-- Document --
Parallel Restore and Partitioned Tables in Greenplum Database
NOTE:
This is a crosspost of a blog article I wrote for the greenplum.org website. ***
The release of Greenplum Database 7 (GPDB7) brings with it many new features, and each of them requires some thought to make sure we get the most out of them. Today, I want to talk about the tweaks we on the Greenplum Kernel team have made to get the most out of the new partitioning syntax. Hopefully this will be both interesting, and useful for any other applications that are looking to interact with partitioned tables in large numbers.
Background
GPDB7 introduces a new syntax for creating and managing partitioned tables, that we are calling
Modern syntax. This should be very familiar to anyone who’s worked with PostgreSQL, as it is
identical to theirs. While Greenplum has had its own unique partitioning syntax for quite a while
now (that is now going by the name Classic syntax), we believe that aligning with our upstream will
be very valuable for our users. Additionally Modern syntax is very flexible, and allows a much
clearer way to express variety across leaf tables. This does, however, come at the cost of being
substantially more verbose, which means it requires a bit more finesse to scale up efficiently. In
our tests, this verbosity showed up as substantial performance regressions when restoring large
amounts of metadata using either gprestore
and pg_dump
. Obviously, we do not want our shiny new
features to cause performance regressions, so the Kernel team dug in to figure out a way to have
our cake and eat it too.

-- What to do --
- 1) In the Greenplum partitioning article, what name does Greenplum's older partitioning syntax now go by?
- 2) Extend the Greenplum partitioning article past its final sentence, in the same voice.

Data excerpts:
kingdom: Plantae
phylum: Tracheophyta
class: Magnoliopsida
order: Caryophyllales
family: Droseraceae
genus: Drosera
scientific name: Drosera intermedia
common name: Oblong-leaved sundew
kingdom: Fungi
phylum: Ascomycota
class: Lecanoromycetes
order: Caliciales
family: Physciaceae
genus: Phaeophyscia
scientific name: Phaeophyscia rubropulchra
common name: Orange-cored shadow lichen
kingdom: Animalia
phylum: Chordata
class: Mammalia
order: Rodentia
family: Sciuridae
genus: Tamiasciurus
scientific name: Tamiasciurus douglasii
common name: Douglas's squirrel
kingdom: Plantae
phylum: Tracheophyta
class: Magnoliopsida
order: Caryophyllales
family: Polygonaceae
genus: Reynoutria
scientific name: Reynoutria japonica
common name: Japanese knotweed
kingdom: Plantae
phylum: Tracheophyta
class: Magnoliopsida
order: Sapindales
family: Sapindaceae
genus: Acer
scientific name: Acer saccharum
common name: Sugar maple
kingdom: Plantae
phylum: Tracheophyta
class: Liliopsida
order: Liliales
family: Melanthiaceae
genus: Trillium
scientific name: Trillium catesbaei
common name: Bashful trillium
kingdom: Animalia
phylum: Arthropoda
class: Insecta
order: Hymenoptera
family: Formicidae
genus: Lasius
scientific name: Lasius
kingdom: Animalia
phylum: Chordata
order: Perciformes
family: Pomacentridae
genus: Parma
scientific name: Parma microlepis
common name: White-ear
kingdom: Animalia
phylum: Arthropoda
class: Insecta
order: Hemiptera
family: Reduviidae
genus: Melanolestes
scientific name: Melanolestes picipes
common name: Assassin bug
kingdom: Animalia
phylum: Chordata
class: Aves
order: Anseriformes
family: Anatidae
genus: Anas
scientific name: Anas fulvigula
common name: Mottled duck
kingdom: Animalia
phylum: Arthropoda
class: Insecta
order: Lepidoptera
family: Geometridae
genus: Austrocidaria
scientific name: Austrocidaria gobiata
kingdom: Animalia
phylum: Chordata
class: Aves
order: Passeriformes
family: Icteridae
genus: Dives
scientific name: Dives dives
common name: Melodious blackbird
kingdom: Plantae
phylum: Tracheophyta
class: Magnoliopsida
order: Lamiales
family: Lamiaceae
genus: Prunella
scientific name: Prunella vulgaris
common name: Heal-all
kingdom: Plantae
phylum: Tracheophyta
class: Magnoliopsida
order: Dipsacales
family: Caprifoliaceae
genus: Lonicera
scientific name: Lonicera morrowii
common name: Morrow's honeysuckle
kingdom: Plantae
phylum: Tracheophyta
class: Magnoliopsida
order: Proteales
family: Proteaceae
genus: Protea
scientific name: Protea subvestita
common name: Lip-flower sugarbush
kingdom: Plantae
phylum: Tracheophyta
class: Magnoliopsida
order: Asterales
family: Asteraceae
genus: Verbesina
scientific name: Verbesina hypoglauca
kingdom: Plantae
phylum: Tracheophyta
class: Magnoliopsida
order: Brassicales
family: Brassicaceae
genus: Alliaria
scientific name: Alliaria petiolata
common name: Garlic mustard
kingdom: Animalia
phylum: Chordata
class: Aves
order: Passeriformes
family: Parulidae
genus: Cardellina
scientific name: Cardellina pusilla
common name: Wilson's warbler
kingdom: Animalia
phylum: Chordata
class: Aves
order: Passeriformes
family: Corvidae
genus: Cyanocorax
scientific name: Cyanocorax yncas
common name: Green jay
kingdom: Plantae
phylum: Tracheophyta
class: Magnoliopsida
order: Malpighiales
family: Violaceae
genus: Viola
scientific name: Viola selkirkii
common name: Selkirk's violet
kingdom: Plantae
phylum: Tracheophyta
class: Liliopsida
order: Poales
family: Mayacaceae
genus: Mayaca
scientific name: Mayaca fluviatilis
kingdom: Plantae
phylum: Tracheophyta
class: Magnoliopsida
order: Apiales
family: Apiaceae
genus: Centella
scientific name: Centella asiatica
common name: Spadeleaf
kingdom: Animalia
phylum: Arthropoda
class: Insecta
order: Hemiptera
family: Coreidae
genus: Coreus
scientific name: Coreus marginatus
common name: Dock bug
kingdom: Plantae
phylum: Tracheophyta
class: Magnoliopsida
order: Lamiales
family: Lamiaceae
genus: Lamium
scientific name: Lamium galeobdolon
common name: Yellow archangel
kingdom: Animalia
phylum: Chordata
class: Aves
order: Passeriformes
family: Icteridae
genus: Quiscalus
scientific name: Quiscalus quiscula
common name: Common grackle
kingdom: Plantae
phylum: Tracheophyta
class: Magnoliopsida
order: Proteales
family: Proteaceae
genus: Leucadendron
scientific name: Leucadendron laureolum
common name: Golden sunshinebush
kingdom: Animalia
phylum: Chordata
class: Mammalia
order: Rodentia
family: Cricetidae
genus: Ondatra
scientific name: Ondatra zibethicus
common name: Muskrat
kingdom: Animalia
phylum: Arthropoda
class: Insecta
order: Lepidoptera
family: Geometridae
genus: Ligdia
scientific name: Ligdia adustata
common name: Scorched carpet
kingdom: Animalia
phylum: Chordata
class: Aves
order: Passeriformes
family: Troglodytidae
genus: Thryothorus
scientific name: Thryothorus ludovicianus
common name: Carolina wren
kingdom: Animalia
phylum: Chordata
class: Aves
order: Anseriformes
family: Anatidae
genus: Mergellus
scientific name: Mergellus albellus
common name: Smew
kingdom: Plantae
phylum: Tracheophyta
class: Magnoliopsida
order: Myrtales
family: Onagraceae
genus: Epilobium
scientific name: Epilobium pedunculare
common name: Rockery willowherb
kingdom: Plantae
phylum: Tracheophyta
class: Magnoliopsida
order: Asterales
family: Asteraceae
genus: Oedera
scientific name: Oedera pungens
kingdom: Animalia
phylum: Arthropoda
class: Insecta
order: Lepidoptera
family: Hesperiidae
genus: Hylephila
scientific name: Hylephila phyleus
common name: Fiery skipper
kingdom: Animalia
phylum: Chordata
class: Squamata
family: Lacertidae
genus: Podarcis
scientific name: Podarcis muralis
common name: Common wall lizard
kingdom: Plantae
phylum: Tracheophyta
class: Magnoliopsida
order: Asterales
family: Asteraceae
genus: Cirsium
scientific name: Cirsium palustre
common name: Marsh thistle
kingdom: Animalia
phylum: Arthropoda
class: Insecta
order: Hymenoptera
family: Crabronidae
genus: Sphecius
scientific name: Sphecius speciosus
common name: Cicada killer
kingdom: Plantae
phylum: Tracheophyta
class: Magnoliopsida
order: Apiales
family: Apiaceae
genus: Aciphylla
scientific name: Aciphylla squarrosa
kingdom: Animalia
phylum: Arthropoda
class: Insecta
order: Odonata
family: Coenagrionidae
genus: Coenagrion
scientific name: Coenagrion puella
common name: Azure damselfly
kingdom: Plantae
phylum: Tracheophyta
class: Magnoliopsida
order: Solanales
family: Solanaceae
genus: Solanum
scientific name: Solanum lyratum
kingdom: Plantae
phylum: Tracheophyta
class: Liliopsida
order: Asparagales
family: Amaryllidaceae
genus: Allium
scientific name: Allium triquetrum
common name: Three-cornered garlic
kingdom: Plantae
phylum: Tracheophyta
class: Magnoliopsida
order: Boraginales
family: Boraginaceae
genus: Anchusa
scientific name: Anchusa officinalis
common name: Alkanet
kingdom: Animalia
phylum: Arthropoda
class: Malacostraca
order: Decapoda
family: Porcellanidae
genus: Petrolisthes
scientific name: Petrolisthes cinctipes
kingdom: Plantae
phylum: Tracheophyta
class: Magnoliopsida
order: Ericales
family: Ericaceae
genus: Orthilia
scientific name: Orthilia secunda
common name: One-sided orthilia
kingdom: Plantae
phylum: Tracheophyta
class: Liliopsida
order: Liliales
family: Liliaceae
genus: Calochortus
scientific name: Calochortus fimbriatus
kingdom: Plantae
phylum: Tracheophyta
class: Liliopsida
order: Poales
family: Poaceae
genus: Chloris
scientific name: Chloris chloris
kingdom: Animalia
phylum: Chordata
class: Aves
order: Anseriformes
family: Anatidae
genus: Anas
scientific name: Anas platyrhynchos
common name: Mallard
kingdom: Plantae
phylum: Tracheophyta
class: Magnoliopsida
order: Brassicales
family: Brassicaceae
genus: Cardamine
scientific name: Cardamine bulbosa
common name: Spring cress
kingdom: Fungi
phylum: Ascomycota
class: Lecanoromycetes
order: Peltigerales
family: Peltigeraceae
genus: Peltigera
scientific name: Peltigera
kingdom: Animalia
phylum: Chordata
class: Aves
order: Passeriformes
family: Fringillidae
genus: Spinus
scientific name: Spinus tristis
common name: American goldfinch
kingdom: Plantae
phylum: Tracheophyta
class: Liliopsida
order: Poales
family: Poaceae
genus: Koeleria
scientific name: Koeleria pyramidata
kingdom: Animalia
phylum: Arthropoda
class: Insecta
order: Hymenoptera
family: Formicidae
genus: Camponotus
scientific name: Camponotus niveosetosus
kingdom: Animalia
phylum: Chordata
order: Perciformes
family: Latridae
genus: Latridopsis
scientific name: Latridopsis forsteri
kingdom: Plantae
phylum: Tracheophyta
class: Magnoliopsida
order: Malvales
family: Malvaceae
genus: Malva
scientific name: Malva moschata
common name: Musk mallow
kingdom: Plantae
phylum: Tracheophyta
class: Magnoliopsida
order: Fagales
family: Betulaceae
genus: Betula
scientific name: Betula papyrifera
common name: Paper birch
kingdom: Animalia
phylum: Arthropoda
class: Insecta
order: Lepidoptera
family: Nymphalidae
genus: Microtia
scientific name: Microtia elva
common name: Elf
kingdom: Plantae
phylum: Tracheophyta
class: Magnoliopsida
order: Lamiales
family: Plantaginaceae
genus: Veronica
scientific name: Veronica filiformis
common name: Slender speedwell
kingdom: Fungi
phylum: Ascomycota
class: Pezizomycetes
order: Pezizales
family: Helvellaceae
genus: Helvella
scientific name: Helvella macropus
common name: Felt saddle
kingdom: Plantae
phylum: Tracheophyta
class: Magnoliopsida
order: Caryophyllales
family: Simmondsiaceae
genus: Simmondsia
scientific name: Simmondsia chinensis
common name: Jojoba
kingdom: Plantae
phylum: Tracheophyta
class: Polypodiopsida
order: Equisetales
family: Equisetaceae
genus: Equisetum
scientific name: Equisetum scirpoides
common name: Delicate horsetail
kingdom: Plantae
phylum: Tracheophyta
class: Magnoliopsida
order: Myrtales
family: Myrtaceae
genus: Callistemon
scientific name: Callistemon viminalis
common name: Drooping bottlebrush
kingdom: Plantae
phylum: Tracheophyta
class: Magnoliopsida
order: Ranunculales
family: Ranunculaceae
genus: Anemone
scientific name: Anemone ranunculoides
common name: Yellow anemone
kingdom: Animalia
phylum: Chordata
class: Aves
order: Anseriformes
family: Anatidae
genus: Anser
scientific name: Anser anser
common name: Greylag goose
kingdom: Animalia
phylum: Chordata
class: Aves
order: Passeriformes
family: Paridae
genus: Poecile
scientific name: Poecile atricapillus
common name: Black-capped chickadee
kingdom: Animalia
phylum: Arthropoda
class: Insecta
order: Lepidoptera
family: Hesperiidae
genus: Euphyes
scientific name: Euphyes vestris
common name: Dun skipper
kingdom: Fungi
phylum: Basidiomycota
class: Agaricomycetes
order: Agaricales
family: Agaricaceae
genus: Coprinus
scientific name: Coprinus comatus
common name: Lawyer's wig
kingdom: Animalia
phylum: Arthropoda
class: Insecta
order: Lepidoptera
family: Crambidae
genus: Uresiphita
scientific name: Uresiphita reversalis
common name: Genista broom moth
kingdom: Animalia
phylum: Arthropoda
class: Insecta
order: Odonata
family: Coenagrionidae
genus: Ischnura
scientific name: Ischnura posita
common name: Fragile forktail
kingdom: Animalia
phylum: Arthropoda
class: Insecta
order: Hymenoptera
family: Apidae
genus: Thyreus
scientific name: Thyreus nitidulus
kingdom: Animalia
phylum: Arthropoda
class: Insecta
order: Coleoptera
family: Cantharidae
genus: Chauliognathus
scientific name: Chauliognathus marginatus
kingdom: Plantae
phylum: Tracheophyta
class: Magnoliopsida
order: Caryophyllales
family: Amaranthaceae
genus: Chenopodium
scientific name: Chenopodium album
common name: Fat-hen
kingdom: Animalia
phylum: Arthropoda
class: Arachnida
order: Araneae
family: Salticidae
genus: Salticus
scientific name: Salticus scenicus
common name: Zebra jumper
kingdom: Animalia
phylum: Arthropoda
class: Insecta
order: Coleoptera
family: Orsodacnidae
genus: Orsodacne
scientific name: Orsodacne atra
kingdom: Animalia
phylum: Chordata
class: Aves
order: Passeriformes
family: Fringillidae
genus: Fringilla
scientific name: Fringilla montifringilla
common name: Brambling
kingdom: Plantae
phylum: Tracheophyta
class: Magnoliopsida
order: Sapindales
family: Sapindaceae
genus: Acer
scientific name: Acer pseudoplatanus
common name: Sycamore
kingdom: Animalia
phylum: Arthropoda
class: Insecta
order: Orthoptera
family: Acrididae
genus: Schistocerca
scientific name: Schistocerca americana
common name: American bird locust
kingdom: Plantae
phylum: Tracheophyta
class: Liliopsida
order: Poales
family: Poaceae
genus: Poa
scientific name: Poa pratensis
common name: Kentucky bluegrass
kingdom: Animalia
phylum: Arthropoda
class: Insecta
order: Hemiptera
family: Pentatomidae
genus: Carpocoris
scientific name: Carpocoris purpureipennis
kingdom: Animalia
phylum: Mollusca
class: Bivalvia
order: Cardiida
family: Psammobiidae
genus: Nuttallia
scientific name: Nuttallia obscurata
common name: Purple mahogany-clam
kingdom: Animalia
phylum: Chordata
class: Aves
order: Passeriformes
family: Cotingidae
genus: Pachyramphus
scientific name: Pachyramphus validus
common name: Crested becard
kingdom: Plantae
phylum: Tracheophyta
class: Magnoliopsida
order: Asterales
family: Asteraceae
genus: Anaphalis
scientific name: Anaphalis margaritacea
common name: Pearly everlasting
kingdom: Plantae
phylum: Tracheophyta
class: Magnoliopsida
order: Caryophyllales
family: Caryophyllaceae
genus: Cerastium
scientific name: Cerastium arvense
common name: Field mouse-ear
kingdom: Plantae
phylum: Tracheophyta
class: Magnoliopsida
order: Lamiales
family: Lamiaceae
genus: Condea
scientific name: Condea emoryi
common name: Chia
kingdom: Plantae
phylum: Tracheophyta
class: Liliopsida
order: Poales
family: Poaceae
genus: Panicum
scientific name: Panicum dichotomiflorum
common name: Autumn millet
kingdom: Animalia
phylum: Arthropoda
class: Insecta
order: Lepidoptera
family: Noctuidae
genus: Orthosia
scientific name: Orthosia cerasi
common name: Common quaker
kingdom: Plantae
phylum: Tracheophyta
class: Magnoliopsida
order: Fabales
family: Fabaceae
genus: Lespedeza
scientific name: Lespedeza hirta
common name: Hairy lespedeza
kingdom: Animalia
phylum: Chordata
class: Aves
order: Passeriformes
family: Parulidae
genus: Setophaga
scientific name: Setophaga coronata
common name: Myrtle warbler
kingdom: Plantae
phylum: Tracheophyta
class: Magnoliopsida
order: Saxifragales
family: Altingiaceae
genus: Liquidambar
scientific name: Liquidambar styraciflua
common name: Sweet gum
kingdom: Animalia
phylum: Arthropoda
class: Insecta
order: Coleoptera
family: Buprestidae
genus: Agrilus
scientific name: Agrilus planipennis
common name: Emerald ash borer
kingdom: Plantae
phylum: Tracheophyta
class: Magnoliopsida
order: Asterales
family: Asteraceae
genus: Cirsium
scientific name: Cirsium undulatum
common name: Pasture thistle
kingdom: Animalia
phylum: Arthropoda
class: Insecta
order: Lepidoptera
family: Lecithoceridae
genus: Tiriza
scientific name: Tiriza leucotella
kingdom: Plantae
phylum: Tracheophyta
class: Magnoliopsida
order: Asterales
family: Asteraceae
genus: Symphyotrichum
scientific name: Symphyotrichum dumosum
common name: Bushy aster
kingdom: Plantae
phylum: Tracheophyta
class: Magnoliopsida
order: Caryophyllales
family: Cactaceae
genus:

-- Answers to the exercises --
- 1) Classic syntax.

- 2)
Baseline Measurements
I put together an adversarial schema to test this problem, using tables from TPC-DS as a base. It uses Classic syntax to cause heavy partitioning, with 28 root tables and ~164,000 tables overall.
Here’s an example of one of the tables:
CREATE TABLE wide.orders
(O_ORDERKEY INT,
O_CUSTKEY INT,
O_ORDERSTATUS CHAR(1),
O_TOTALPRICE DECIMAL(15,2),
O_ORDERDATE DATE,
O_ORDERPRIORITY CHAR(15),
O_CLERK CHAR(15),
O_SHIPPRIORITY INTEGER,
O_COMMENT VARCHAR(79))
DISTRIBUTED BY (O_ORDERKEY)
PARTITION BY RANGE (O_ORDERDATE)
(start('1982-01-01') INCLUSIVE end ('2015-12-31') INCLUSIVE every (5),
default partition others);
This schema is represented in Classic syntax as 28 CREATE TABLE
statements and 28 ALTER OWNER
statements. In (one possible) implementation of Modern syntax this will need ~164k each of CREATE
TABLE
, ALTER OWNER
, and ATTACH PARTITION
statements. While those initial 28 statements are way
bigger, there’s overhead in each statement and it hurts performance. This overhead is what we’re
trying to address.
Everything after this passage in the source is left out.